Staff Reporter :
Amid the government’s austerity measures to plug the depletion of the forex reserve, the crisis of gas is posing a looming threat to the industry and other gas guzzling sectors.
Already the shortfall of gas has forced the Chattogram Urea Fertiliser factory to shut down its production for indefinite period.
Even gas is a major source for the generation of electricity and the power plants are facing dire crisis of gas to run the production.
Experts said that the overwhelming dependence on imported gas is responsible for it to a large scale.
The government should have paid more attention to the exploration of local gas fields and renewable energies to meet the growing demands.
Even State Minister for the ministry of Power, Energy and Mineral Resources Nasrul Hamid on Friday told the journalists that the demand for gas is going up in the industrial sector which consumes most of the gas.
According to PetroBangla, per day demand of gas is about 3,500 million cubic feet (mmcf) but the current supply of gas is 3,050 mmcf. The local production of gas per day is around 2,300 mmcf, causing a shortfall of around 700 mmcf.
On the hand, Bangladesh imports Liquefied Natural Gas (LNG) from Middle East countries like Oman and Qatar. Of the imported LNG, some 500 mmcf LNG is supplied to the local grid for electricity production.
But the prices of LNG from the spot markets have also gone up due to rising demand of gas globally.
PetroBangla Chairman Nazmul Ahsan recently told the media that the government has stopped purchasing LNG from the spot market from July due to the price hike. As a result, the gas supply has been decreased by around eight percent, he said.
Sources said that the electricity production is being hampered due to the shortfall of gas supply to the power plants.
The shortage of power generation has created erratic load shedding across the country for hours.
Right now the country is facing about 2000MW load shedding which has been hampering the smooth functioning of different sectors including medium and large industries.
Experts suggested that Bangladesh should reduce the dependence on foreign countries for its energy sufficiency. Rather it should pay attention to gas exploration and other sources.
Even, the Power System Master Plan, 2016 mentioned that gas production from the current domestic gas fields in 2015 was 2,500 mmcf and will reach a peak production of 2,700 mmcf in 2017, then start to decline.
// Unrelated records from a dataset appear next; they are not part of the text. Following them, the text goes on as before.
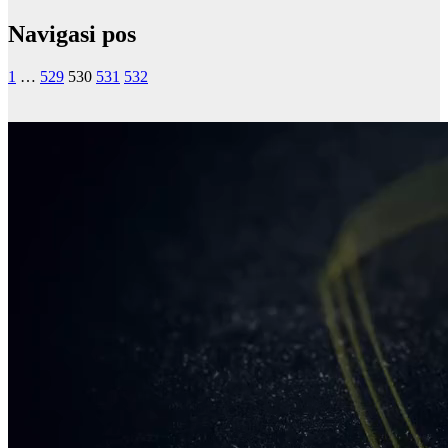
Navigasi pos
1
…
529
530
531
532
However, gas demand in Bangladesh forecasts a significant increase in future. The demand and supply gap must be filled by LNG gas imports.
The report forecast that the LNG dependence will be increased for electricity generation. It said that the percentage of LNG import will be increased to 40 percent in 2023, 50 percent in 2028, and 70 percent in 2041.
The PetroBangla gave importance to import instead of giving more emphasis of gas exploration in its 26 blocks in the Bay of Bengal.
However, the growing gas crisis has hit the government to think of tapping new gas field.
Petro Bangla said that they had already undertaken a project to explore 46 fields within four years. The project has targeted to exploit 618 mmcf per day to supply to the national grid to meet the growing demand.
However, the looming crisis of gas will not be over soon and such situation will continue till the advent of winter season when the demand for gas comes down.
However, the business community and the industrialists fear that the growing crisis of gas to generate electricity will hamper the economy if the industries don’t run in full swing.
“Production level has started declining in the small-medium-big industries due to the shortage of power supply,” Mostofa Azad Chowdhury Babu, Senior Vice-President of the Federation of Bangladesh Chambers of Commerce and Industry (FBCCI) told the New Nation.
“We urge the government to keep continue the power supply unabated to the industries to save the economy,” he added.
Meanwhile, the government said that new schedule for load shedding was in the offing, which has also created apprehension what will happen with the economy.